**Directive:** Check every line of the data below for the string "ONEsize", and copy the ones that hold it.
(Beginning of Records for processing)
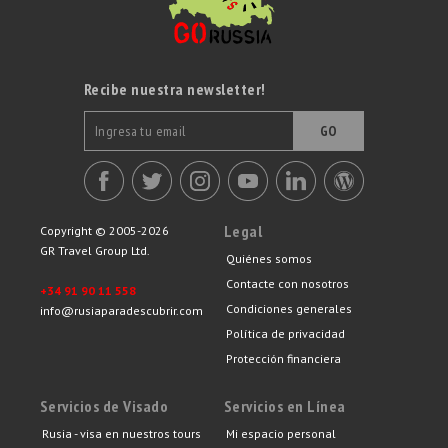
Recibe nuestra newsletter!
GO
Legal
Copyright © 2005-2026
GR Travel Group Ltd.
Quiénes somos
Contacte con nosotros
+34 91 90 11 558
Condiciones generales
info@rusiaparadescubrir.com
Política de privacidad
Protección financiera
Servicios de Visado
Servicios en Línea
Rusia - visa en nuestros tours
Mi espacio personal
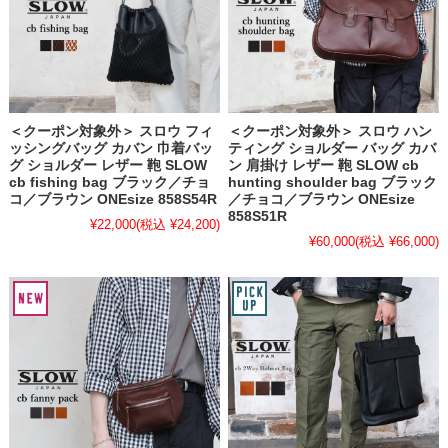
＜クーポン対象外＞ スロウ フィ
＜クーポン対象外＞ スロウ ハン
ッシングバッグ カバン 巾着バッ
ティング ショルダー バッグ カバ
グ ショルダー レザー 鞄 SLOW
ン 肩掛け レザー 鞄 SLOW cb
cb fishing bag ブラック／チョ
hunting shoulder bag ブラック
コ／ブラウン ONEsize 858S54R
／チョコ／ブラウン ONEsize
858S51R
¥22,000
(税込 ¥24,200)
¥60,000
(税込 ¥66,000)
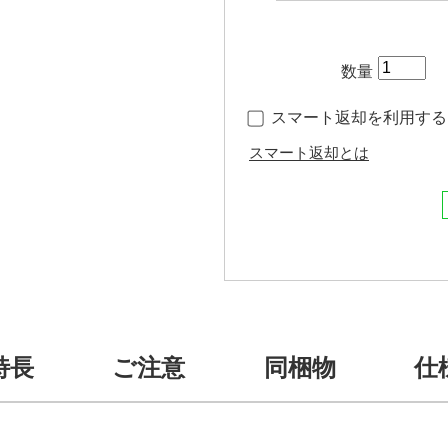
数量
スマート返却を利用する（
スマート返却とは
特長
ご注意
同梱物
仕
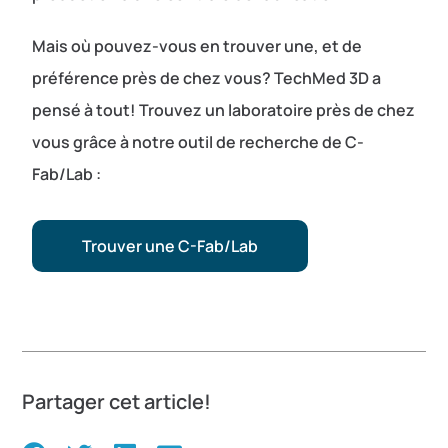
Mais où pouvez-vous en trouver une, et de
préférence près de chez vous? TechMed 3D a
pensé à tout! Trouvez un laboratoire près de chez
vous grâce à notre outil de recherche de C-
Fab/Lab :
Trouver une C-Fab/Lab
Partager cet article!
(End of Records for processing)
**Expected output:**
コ／ブラウン ONEsize 858S54R
／チョコ／ブラウン ONEsize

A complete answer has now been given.